**** Data supplied

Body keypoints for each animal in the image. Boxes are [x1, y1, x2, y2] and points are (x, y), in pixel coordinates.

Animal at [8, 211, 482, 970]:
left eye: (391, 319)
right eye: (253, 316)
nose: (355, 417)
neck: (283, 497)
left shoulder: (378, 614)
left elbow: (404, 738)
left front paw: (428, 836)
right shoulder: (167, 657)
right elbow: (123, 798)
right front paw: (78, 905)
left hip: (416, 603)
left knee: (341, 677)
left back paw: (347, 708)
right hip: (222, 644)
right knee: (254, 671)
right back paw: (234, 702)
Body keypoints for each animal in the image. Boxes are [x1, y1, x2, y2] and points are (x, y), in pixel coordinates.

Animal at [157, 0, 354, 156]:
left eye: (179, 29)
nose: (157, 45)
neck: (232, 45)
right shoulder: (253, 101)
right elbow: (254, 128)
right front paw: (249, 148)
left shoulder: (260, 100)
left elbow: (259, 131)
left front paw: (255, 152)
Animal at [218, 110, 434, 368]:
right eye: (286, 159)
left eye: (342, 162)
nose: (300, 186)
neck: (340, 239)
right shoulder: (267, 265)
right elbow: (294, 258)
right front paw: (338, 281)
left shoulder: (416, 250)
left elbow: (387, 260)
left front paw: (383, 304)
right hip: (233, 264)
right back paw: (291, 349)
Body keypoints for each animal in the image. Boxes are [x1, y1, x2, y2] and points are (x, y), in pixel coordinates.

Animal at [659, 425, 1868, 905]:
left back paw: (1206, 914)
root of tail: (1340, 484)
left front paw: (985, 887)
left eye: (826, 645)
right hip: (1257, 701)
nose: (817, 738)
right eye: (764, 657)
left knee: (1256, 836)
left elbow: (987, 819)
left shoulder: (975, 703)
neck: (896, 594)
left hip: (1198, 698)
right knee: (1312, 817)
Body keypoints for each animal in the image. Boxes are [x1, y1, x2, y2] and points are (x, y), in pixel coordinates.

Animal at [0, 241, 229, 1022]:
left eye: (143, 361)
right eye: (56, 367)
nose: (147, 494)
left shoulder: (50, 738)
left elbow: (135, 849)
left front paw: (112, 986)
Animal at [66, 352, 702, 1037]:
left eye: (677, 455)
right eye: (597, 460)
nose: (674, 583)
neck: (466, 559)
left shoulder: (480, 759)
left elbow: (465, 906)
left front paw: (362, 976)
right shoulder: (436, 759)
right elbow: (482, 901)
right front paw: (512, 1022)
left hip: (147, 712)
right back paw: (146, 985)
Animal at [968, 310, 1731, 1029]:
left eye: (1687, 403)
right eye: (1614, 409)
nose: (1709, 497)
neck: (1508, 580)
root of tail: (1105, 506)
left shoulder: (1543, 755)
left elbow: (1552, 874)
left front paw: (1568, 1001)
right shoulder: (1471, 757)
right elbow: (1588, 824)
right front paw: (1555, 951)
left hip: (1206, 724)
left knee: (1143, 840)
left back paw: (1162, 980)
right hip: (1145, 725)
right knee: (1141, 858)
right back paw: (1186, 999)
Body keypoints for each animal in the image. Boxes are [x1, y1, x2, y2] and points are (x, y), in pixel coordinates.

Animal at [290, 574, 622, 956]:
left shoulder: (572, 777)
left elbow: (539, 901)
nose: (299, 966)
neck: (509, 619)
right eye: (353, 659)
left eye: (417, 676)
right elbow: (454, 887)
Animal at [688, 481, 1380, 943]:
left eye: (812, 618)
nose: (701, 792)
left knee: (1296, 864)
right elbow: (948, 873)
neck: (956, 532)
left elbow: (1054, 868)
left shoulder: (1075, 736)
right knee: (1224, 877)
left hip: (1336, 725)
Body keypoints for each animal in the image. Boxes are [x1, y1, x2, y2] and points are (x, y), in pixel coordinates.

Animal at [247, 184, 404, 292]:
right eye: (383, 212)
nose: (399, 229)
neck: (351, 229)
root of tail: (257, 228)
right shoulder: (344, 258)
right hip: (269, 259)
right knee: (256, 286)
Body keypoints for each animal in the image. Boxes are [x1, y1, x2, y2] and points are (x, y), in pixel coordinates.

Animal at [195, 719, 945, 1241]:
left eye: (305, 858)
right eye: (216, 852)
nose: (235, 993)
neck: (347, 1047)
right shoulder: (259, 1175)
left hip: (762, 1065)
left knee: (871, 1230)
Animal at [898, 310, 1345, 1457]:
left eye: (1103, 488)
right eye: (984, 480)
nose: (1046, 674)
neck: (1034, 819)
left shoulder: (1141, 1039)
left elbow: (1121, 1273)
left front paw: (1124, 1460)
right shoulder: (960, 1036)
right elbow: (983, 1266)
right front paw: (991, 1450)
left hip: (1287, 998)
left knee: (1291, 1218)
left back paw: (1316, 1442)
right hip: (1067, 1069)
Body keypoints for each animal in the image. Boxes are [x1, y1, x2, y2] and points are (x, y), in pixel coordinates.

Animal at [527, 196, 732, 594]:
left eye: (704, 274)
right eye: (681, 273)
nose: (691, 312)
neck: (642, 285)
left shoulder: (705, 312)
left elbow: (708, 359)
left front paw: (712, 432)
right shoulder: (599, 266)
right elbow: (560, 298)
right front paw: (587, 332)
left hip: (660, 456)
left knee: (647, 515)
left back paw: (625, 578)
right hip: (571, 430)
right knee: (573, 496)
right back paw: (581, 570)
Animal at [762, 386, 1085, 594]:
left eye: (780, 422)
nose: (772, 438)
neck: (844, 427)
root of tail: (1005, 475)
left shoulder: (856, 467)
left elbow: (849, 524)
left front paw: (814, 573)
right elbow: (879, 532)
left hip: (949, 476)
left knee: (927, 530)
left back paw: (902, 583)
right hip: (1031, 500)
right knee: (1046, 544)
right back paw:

********

* _Work instructions_:
Nothing is to be left out; every record above must be repeated exactly.

* _Result of the task_:
Body keypoints for each animal in the image. Boxes are [x1, y1, x2, y2] and points are (x, y), in pixel coordinates.

Animal at [8, 211, 482, 970]:
left eye: (391, 319)
right eye: (253, 316)
nose: (355, 417)
neck: (283, 497)
left shoulder: (378, 614)
left elbow: (404, 738)
left front paw: (428, 836)
right shoulder: (167, 657)
right elbow: (123, 798)
right front paw: (78, 905)
left hip: (416, 603)
left knee: (341, 677)
left back paw: (347, 708)
right hip: (222, 644)
right knee: (254, 671)
right back paw: (234, 702)
Body keypoints for each animal in the image. Boxes are [x1, y1, x2, y2] and points are (x, y), in pixel coordinates.

Animal at [157, 0, 354, 156]:
left eye: (179, 29)
nose: (157, 45)
neck: (232, 45)
right shoulder: (253, 101)
right elbow: (254, 128)
right front paw: (249, 148)
left shoulder: (260, 100)
left elbow: (259, 131)
left front paw: (255, 152)
Animal at [218, 110, 434, 368]:
right eye: (286, 159)
left eye: (342, 162)
nose: (300, 186)
neck: (340, 239)
right shoulder: (267, 265)
right elbow: (294, 258)
right front paw: (338, 281)
left shoulder: (416, 250)
left elbow: (387, 260)
left front paw: (383, 304)
right hip: (233, 264)
right back paw: (291, 349)
Body keypoints for each animal in the image. Boxes are [x1, y1, x2, y2] and points are (x, y), in pixel coordinates.

Animal at [659, 425, 1868, 905]:
left back paw: (1206, 914)
root of tail: (1340, 484)
left front paw: (985, 887)
left eye: (826, 645)
right hip: (1257, 701)
nose: (817, 738)
right eye: (764, 657)
left knee: (1256, 836)
left elbow: (987, 819)
left shoulder: (975, 703)
neck: (896, 594)
left hip: (1198, 698)
right knee: (1312, 817)
Body keypoints for each animal in the image. Boxes are [x1, y1, x2, y2] and points are (x, y), in pixel coordinates.

Animal at [0, 241, 229, 1022]:
left eye: (143, 361)
right eye: (56, 367)
nose: (147, 494)
left shoulder: (50, 738)
left elbow: (135, 849)
left front paw: (112, 986)
Animal at [66, 352, 702, 1037]:
left eye: (677, 455)
right eye: (597, 460)
nose: (674, 583)
neck: (466, 559)
left shoulder: (480, 759)
left elbow: (465, 906)
left front paw: (362, 976)
right shoulder: (436, 759)
right elbow: (482, 901)
right front paw: (512, 1022)
left hip: (147, 712)
right back paw: (146, 985)
Animal at [968, 310, 1731, 1029]:
left eye: (1687, 403)
right eye: (1614, 409)
nose: (1709, 497)
neck: (1508, 580)
root of tail: (1105, 506)
left shoulder: (1543, 755)
left elbow: (1552, 874)
left front paw: (1568, 1001)
right shoulder: (1471, 757)
right elbow: (1588, 824)
right front paw: (1555, 951)
left hip: (1206, 724)
left knee: (1143, 840)
left back paw: (1162, 980)
right hip: (1145, 725)
right knee: (1141, 858)
right back paw: (1186, 999)
Body keypoints for each animal in the image. Boxes are [x1, y1, x2, y2] and points are (x, y), in pixel coordinates.

Animal at [290, 574, 622, 956]:
left shoulder: (572, 777)
left elbow: (539, 901)
nose: (299, 966)
neck: (509, 619)
right eye: (353, 659)
left eye: (417, 676)
right elbow: (454, 887)
Animal at [688, 481, 1380, 943]:
left eye: (812, 618)
nose: (701, 792)
left knee: (1296, 864)
right elbow: (948, 873)
neck: (956, 532)
left elbow: (1054, 868)
left shoulder: (1075, 736)
right knee: (1224, 877)
left hip: (1336, 725)
Body keypoints for each animal in the image. Boxes are [x1, y1, x2, y2] and points are (x, y), in pixel coordinates.

Animal at [247, 184, 404, 292]:
right eye: (383, 212)
nose: (399, 229)
neck: (351, 229)
root of tail: (257, 228)
right shoulder: (344, 258)
right hip: (269, 259)
right knee: (256, 286)
Body keypoints for each animal in the image. Boxes are [x1, y1, x2, y2] and points are (x, y), in pixel coordinates.

Animal at [195, 719, 945, 1241]:
left eye: (305, 858)
right eye: (216, 852)
nose: (235, 993)
neck: (347, 1047)
right shoulder: (259, 1175)
left hip: (762, 1065)
left knee: (871, 1230)
Animal at [898, 310, 1345, 1457]:
left eye: (1103, 488)
right eye: (984, 480)
nose: (1046, 674)
neck: (1034, 819)
left shoulder: (1141, 1039)
left elbow: (1121, 1273)
left front paw: (1124, 1460)
right shoulder: (960, 1036)
right elbow: (983, 1266)
right front paw: (991, 1450)
left hip: (1287, 998)
left knee: (1291, 1218)
left back paw: (1316, 1442)
right hip: (1067, 1069)
Body keypoints for each animal in the image. Boxes are [x1, y1, x2, y2] and points are (x, y), in pixel coordinates.

Animal at [527, 196, 732, 594]:
left eye: (704, 274)
right eye: (681, 273)
nose: (691, 312)
neck: (642, 285)
left shoulder: (705, 312)
left elbow: (708, 359)
left front paw: (712, 432)
right shoulder: (599, 266)
right elbow: (560, 298)
right front paw: (587, 332)
left hip: (660, 456)
left knee: (647, 515)
left back paw: (625, 578)
right hip: (571, 430)
right knee: (573, 496)
right back paw: (581, 570)
Animal at [762, 386, 1085, 594]:
left eye: (780, 422)
nose: (772, 438)
neck: (844, 427)
root of tail: (1005, 475)
left shoulder: (856, 467)
left elbow: (849, 524)
left front paw: (814, 573)
right elbow: (879, 532)
left hip: (949, 476)
left knee: (927, 530)
left back paw: (902, 583)
right hip: (1031, 500)
right knee: (1046, 544)
right back paw:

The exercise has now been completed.